ADAvault uses a combination of Prometheus and Grafana to to collect data from node instances, and monitor the active and passive clusters that we operate. Delegators have complete transparency on pool operation and performance, with access to the same real time monitoring dashboard that our Ops team uses.
Stake pool availability is at 100% (allowing for cluster switch time), nodes are running release 1.24.2 which has much lower resource demands than earlier releases at Epoch boundaries. Performance tuning has completed for this release with a number of improvements in place for time sync and file systems.
You will notice that the ‘Node Uptime’ and ‘Blocks Forged’ metrics will periodically reset when we move from the active to the passive cluster. We perform this switch when we need to patch or upgrade the nodes to a new cardano release. By running two completely separate clusters we can minimise downtime to seconds while the switch occurs.

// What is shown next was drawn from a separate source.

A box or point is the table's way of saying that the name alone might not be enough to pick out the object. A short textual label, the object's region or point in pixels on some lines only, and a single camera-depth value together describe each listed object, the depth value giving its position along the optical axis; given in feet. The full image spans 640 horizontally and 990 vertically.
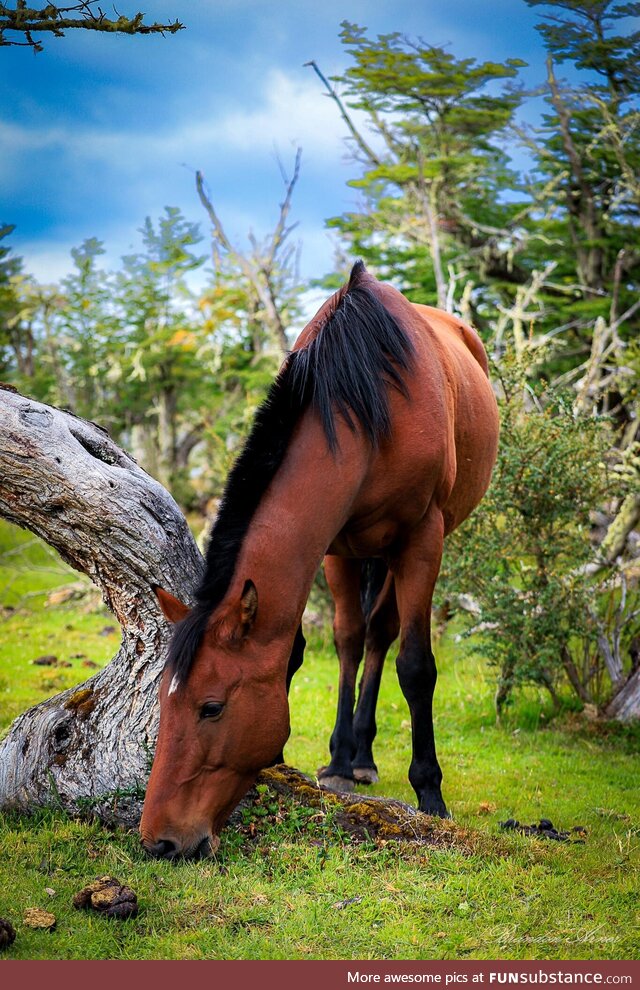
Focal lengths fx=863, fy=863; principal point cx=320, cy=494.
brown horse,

Resource utilisation for memory, network and CPU is low (even with the spike at Epoch boundaries) and there is significant capacity on the existing hardware for growth in transactions.
The cardano node software has proven to be very stable to date however we always allow for a comprehensive soak test on the passive cluster when compiling new releases.
Checking historical performance using the pool algorithm allows us to confirm that the ADAvault ADV stake pool has minted all blocks allocated since it started operation*. Expected blocks are based on stake per Epoch, with the recent history of minted blocks (actual/statistical) below.
As you can see in the table above, there is a naturally occurring random variation in blocks allocated per Epoch (some are higher, some lower). This will average over time for pools producing allocated blocks to around 5-6% annual Return on ADA (ROA).
ADAvault has very low latency measurements for connectivity to peers. This is important as it ensures that the stake pool is able to mint all blocks allocated. Real time details are available from PoolTool.io who measure propagation delays across all registered pools.
The important number here is not the average (or median) latency at 479ms, but the mode (or most frequently occurring latency) which is 100ms. The reason the average is less relevant is that it is skewed by the very infrequent long tail which could be removed by connecting to close geographical peers, but has the side effect of making the network weaker and reducing global block propagation.
For comparison it takes approximately 200ms to send a ping request half way around the world. Therefore we can see that 100ms for the mode is towards the lower theoretical bound for latency.
We will be regularly reviewing global peer connectivity in the coming months, and are confident the pool has excellent performance characteristics for reliable block production.